It was some time before the squire was able to speak. When consciousness returned he bent his face to Jasper, and there was not that flicker and wildness in his eyes which Jasper had observed at other times, and which had made him uneasy. Mr. Jordan looked intently and steadily at Jasper.
‘She did not run away from me. I did not drive her from my house as you think. It can avail nothing to conceal the truth longer. I did not wish that Eve, my child, should know it; but now—it matters no more. My fears are over. I have nothing more to disturb me. I care for no one else. I saw my wife on this rock meet the actor, I watched them. They did not know that I was spying. I could not hear much of what they said; I caught only snatches of sentences and stray words. I thought he was urging her to go with him.’
‘No,’ interrupted Jasper, ‘it was not so. He advised her not to return with her father, but to remain with you.’
‘Was it so? I was fevered with love and jealousy. I heard his last words—she was to be there on the morrow, Midsummer Day, and then to give the final decision. If I had had my gun I would have shot him there, but I was unarmed. All that night I was restless.
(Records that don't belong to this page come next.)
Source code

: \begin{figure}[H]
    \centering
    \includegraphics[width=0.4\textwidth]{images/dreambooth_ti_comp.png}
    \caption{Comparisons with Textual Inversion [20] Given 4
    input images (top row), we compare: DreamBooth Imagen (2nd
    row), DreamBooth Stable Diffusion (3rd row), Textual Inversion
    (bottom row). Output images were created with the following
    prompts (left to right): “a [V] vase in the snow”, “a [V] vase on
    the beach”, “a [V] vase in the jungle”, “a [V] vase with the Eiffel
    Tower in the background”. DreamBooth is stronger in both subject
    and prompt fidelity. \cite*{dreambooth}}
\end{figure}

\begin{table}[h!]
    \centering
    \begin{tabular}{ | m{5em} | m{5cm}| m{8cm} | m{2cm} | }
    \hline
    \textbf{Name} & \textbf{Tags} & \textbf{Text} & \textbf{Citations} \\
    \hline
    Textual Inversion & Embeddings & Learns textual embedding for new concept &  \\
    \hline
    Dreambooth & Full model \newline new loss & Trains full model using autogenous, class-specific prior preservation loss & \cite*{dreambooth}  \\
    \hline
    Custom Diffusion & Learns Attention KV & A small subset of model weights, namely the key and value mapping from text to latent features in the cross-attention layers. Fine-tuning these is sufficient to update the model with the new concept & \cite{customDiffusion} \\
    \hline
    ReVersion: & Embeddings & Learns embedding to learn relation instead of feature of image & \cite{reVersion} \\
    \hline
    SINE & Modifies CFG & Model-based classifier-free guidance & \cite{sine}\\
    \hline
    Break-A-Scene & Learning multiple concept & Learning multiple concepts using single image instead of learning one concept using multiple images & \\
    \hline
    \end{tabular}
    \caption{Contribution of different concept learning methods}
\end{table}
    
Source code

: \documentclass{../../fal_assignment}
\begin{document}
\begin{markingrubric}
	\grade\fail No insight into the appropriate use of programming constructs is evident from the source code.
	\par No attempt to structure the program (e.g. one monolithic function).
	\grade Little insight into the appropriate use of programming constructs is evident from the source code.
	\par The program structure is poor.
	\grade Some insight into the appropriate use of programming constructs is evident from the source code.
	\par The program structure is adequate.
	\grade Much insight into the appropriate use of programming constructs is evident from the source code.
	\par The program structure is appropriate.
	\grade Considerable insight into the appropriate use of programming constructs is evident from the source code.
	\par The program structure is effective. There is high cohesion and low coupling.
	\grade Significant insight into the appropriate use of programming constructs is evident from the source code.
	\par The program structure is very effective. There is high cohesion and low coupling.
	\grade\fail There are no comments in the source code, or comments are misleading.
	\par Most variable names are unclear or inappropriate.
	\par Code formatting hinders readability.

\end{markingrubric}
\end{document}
I could not sleep; I was as one in a death agony. I thought that Eve was going to desert me for another. And when on the morrow, Midsummer Day, she went at the appointed hour to the Raven Rock, I followed her. She had taken her child—she had made up her mind—she was going. Then I took down my gun and loaded it.’
Jasper’s heart stood still. Now for the first time he began to see and fear what was coming. This was worse than he had anticipated.
‘I crept along behind a hedge, till I reached the wood. Then I stole through the gate under the trees. I came beneath the great Scotch pine’—he pointed in the direction. ‘She had her child with her. She had made up her mind—so I thought—to leave me, and take with her the babe. That she could not leave. Now I see she took it only that she might show the little thing to her father. I watched her on the rock. She kissed the babe and soothed it, and fondled it, and sang to it. She had a sweet voice. I was watching—there—and I had my gun in my hands. The man was not come. I saw rise up before me the life my Eve would lead; I saw how she would sink, how the man would desert her, and she would fall lower; and my child, what would become of my child? Then she turned and looked in my direction. She was listening for the step of her lover. She stooped, and laid the child on the moss, where I lie now. I suppose it opened its eyes, and she began to sing and dance to it, snapping her fingers as though playing castanets. My heart flared within me, my hand shook, and God knows how it was—I do not. I cannot say how it came about, but in one moment the gun was discharged and she fell. I did not mean to kill her when I loaded it, but I did mean to kill the man, the seducer. But whether I did it purposely then, or my finger acted without my will, I cannot say. All is dark to me when I look back—dark as is the darkness over the edge of this rock.’
Jasper could not speak. He stood and looked with horror on the wounded, wretched man.
‘I buried her,’ said Mr. Jordan, ‘in the old copper-mine—long deserted, and only known to me—and there she lies. That is the whole.’
Then he covered his eyes and said no more.